On 28.09.2016 06:02, Walter Bright wrote:
On 9/27/2016 6:18 PM, Minty Fresh wrote:
So, I'm just interested in other people's thoughts are on the subject,
and
whether there are any plans to allow overloading these operators
separately.

The limitations are deliberate based on the idea that comparison
operators need to be consistent and predictable, and should have a close
relationship to the mathematical meaning of the operators. Overloading
<= to mean something other than "less than or equal" is considered poor
style in D, and the same goes for the other arithmetic operators.
...

The restrictions enforce that <= computes a boolean result. "less than or equal" is not necessarily the same as "decide /now/ whether this is less than or equal and give me a boolean". The restriction is annoying if you are implementing e.g. symbolic algebra. opCmp is a good thing to have for the common case, but why disable opBinary?

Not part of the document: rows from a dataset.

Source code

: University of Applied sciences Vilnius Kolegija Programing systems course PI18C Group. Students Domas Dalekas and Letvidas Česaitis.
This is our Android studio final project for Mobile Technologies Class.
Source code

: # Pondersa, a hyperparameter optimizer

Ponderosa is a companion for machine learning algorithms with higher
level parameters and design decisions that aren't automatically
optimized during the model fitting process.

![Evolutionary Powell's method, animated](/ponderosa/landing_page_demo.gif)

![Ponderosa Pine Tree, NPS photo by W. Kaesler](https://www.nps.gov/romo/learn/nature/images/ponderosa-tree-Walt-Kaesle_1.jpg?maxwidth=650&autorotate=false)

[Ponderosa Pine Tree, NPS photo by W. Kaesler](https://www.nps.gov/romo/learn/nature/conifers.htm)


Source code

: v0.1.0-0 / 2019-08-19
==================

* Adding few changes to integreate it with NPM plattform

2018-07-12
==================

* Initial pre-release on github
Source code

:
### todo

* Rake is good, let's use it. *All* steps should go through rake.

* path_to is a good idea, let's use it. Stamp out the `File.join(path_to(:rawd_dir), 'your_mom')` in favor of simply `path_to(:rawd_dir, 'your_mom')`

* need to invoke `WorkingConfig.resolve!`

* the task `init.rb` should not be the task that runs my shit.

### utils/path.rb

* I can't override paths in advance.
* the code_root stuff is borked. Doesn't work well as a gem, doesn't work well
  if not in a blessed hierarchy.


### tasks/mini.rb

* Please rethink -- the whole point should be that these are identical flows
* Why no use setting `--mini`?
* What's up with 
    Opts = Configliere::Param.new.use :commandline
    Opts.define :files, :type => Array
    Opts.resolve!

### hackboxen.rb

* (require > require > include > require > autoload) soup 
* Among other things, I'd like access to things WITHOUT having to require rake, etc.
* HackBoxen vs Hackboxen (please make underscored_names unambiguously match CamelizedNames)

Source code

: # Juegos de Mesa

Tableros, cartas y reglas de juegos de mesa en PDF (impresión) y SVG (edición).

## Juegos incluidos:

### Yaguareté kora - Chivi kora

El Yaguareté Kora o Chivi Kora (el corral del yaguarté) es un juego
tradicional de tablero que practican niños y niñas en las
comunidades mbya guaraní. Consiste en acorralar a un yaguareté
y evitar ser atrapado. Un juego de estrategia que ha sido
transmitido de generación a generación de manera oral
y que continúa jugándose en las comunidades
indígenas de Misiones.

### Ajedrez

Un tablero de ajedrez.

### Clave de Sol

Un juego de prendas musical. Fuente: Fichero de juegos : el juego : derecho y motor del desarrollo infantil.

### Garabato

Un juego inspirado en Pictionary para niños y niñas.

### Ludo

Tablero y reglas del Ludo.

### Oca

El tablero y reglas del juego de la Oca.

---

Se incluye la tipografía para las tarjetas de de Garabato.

The use of them to create DSLs (a technique called "expression
templates" in C++) is discouraged in D, for several reasons. The
recommended way to create DSLs in D is to parse strings using CTFE.

One anecdote: In the big-O library discussion, my initial proposal relied on string parsing. Andrei promptly criticized this and used operator overloading instead.

An excellent example of that is the std.regex package.
...

It's actually a bad example, because it is irrelevant: it is obviously a bad idea to implement regex using operator overloading, because the regex operators have no D equivalent.

Assume I have two symbolic expressions a and b:

Expression a=variable("a"), b=variable("b");

Why should I be allowed to do

auto c = a + b; // symbolic value a + b

but not

auto d = a <= b; // symbolic value a <= b

The string parsing approach is not useful here: how do I use existing expressions that are accessible in the scope to build new expressions?